Já Max William Gonçalves Campos foi preso em um resort em Porto de Galinhas, em Pernambuco. Ele chegou a tatuar nos antebraços logos de instituições bancárias, algumas delas onde o bando praticou golpes. Ele também tatuou a palavra "vigarista" em um dos braços.

Ainda não se sabe se Max ficará à disposição da Justiça preso em Pernambuco ou se será transferido nos próximos dias para o Rio de Janeiro.

De acordo com o delegado Gabriel Poiava, da Delegacia de Combate ao Crime Organizado e à Lavagem de Dinheiro (DCOC-LD), o bando agia a partir de informações repassadas pelos gerentes. Os alvos da quadrilha eram geralmente pessoas idosas ou correntista que movimentavam altas quantias em aplicações que acabavam tendo o dinheiro retirado de maneira fraudulenta das contas.

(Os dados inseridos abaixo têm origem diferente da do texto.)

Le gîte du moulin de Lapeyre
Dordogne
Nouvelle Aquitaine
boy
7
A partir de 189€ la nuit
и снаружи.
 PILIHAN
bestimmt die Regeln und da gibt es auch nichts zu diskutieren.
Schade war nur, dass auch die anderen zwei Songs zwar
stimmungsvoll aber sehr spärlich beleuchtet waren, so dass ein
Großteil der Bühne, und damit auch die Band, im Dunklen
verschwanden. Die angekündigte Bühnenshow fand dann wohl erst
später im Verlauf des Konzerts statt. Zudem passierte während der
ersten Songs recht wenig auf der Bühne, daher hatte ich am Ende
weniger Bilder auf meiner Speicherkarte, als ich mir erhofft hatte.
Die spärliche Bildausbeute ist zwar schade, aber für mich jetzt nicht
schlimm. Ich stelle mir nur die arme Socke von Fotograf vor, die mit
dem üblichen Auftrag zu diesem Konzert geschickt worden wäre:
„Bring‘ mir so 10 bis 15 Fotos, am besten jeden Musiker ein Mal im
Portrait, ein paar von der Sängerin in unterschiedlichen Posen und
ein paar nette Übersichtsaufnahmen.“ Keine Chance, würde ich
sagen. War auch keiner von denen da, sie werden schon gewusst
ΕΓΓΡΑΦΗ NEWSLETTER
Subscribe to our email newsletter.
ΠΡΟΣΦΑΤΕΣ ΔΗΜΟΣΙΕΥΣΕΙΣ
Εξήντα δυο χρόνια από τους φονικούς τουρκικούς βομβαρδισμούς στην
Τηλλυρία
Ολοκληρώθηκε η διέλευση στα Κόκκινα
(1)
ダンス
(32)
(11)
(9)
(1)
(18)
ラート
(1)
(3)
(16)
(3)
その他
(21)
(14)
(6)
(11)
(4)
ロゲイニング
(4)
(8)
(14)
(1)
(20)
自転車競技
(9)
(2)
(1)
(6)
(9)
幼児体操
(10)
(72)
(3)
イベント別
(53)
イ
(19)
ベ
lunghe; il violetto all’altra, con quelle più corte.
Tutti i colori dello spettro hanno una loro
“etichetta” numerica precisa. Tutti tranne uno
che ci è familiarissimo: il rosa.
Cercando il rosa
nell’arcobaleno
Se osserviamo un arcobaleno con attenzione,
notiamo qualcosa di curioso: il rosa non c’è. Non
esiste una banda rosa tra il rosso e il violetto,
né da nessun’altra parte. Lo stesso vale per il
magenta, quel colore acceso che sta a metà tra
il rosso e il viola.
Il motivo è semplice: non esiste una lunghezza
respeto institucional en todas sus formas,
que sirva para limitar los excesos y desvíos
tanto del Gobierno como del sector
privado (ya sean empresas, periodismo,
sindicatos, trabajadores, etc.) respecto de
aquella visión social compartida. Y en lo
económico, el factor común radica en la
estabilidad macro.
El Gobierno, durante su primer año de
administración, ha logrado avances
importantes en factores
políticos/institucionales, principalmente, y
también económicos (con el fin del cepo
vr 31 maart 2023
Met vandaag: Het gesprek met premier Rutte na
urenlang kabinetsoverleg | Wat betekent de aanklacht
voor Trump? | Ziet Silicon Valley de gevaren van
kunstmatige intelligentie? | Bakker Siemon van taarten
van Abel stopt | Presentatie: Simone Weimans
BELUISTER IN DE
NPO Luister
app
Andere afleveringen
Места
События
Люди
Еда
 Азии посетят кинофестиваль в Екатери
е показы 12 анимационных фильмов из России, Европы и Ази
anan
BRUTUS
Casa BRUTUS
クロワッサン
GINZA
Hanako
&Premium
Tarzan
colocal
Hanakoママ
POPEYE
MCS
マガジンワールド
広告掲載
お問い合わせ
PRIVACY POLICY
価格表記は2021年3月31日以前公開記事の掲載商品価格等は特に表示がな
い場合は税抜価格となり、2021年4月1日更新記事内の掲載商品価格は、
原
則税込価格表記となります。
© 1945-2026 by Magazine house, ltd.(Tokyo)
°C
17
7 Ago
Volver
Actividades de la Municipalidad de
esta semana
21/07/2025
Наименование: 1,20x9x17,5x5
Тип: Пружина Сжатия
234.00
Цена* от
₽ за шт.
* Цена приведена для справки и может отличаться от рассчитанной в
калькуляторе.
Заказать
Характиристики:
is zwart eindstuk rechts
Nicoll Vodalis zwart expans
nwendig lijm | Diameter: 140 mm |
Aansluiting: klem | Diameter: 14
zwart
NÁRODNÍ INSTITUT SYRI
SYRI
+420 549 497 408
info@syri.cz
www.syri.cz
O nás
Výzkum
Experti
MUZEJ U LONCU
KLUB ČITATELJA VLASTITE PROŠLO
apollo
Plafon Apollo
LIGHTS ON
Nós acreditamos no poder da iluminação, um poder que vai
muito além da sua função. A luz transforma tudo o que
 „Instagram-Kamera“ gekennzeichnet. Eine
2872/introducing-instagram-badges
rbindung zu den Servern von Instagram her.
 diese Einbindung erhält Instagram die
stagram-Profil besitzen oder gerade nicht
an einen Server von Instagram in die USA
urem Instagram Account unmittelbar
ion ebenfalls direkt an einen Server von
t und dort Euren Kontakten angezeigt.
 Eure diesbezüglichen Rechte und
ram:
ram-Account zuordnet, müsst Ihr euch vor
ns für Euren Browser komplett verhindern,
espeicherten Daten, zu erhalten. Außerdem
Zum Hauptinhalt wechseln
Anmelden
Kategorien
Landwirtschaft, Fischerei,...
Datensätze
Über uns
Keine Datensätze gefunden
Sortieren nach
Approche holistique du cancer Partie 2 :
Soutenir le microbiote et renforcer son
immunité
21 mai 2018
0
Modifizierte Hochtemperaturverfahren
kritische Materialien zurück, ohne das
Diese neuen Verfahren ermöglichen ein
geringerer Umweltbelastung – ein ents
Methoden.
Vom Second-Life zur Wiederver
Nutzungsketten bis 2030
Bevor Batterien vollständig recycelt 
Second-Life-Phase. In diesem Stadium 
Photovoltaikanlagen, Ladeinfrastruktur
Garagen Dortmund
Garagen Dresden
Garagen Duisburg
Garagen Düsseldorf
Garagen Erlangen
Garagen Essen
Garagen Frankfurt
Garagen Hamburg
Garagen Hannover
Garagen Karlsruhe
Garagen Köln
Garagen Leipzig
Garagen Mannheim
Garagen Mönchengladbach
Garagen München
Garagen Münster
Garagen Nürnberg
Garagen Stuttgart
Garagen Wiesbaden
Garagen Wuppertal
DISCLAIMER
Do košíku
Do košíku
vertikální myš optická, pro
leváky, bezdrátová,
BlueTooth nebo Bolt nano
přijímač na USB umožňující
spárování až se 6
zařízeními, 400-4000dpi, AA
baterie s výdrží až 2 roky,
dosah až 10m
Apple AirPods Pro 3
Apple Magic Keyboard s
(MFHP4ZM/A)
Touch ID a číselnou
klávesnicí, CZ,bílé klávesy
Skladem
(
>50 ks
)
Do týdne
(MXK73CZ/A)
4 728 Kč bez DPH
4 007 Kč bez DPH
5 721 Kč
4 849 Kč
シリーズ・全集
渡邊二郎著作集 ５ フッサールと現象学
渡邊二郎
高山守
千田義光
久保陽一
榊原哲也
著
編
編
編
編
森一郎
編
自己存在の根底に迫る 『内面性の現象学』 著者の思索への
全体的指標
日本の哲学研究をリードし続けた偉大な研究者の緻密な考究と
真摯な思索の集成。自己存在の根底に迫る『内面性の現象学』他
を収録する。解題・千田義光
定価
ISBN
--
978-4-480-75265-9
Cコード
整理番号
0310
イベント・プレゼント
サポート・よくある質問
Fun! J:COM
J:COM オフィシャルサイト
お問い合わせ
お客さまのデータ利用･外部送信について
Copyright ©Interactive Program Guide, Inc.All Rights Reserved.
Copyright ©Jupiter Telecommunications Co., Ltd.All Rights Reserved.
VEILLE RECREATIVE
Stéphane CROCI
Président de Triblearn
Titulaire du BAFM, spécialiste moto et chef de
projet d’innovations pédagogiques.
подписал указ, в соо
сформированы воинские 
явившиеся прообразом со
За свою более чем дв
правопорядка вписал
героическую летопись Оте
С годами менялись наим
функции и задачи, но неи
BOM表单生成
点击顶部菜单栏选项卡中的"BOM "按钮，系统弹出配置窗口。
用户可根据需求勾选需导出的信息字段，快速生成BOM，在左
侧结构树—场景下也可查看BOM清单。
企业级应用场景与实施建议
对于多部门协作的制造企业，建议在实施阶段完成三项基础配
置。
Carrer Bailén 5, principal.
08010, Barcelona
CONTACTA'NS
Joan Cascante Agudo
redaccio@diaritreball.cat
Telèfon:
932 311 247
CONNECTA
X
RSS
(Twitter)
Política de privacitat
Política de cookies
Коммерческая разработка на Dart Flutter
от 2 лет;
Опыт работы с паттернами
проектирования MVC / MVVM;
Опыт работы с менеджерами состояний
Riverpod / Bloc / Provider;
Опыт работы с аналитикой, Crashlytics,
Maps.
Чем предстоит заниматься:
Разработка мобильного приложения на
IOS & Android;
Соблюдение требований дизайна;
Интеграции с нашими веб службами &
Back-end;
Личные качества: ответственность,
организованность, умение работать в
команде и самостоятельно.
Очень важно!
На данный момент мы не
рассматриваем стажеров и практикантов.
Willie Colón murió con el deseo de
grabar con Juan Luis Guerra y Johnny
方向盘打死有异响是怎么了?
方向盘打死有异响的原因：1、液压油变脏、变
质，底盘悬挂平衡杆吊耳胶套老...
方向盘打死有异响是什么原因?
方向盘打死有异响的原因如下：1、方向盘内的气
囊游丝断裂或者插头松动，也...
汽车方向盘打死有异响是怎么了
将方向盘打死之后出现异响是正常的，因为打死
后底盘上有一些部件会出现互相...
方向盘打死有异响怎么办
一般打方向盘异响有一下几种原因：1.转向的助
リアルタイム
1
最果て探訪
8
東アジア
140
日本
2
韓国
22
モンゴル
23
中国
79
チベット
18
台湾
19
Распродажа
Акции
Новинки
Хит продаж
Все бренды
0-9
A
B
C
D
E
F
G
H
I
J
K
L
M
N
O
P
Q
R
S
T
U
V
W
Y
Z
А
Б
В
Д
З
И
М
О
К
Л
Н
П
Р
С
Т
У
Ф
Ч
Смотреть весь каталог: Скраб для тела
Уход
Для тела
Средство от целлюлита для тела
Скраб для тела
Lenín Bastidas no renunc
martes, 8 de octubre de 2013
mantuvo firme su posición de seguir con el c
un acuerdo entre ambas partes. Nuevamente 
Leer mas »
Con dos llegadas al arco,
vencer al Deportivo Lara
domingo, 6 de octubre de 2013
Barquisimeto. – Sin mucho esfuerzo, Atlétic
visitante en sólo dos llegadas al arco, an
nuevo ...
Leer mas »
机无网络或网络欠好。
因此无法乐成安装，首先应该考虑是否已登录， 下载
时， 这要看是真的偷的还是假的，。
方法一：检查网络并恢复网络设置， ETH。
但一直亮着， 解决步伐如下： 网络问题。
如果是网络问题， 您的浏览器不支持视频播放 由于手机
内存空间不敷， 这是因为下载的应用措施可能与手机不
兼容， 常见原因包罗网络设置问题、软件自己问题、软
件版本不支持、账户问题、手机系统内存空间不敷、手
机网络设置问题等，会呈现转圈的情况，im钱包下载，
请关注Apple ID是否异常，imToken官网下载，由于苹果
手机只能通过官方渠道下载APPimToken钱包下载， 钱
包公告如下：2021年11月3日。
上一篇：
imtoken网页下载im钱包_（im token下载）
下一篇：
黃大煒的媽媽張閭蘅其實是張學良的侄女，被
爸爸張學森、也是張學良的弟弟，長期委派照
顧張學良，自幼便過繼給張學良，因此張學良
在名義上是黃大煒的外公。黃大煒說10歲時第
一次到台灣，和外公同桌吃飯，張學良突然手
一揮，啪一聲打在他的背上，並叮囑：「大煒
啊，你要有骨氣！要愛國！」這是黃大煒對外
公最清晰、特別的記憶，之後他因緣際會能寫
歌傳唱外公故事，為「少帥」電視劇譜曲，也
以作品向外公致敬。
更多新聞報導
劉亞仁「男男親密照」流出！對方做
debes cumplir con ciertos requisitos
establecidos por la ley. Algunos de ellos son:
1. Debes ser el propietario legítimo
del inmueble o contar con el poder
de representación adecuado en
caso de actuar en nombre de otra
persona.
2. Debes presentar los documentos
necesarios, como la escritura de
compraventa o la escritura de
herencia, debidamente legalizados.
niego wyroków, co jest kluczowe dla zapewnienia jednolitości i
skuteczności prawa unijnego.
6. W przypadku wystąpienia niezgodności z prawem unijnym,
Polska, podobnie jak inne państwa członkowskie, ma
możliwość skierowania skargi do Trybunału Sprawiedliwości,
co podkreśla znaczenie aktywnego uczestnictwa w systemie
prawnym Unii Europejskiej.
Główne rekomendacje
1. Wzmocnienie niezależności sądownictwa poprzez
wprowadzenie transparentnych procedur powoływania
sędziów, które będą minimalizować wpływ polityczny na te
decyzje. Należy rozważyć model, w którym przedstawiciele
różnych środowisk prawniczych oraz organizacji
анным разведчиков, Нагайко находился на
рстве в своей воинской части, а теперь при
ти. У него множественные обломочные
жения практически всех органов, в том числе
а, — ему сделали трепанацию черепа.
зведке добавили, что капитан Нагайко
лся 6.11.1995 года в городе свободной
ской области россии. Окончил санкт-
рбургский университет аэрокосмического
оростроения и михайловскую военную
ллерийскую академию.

— O número de vítimas é grande. Posso dizer que são mais de dez. Os gerentes indicavam para a quadrilha os clientes que tinham capital investido e que seriam os alvos das fraudes. Com auxílio dos gerentes, o bando conseguia desviar talonários de cheques. O grupo também clonava cartões (com um software) em nomes das vítimas. E, em seguida, faziam os gastos em cheques e em cartões em contas de empresas de fachadas do próprio grupo ou em nome de laranjas — explicou o delegado.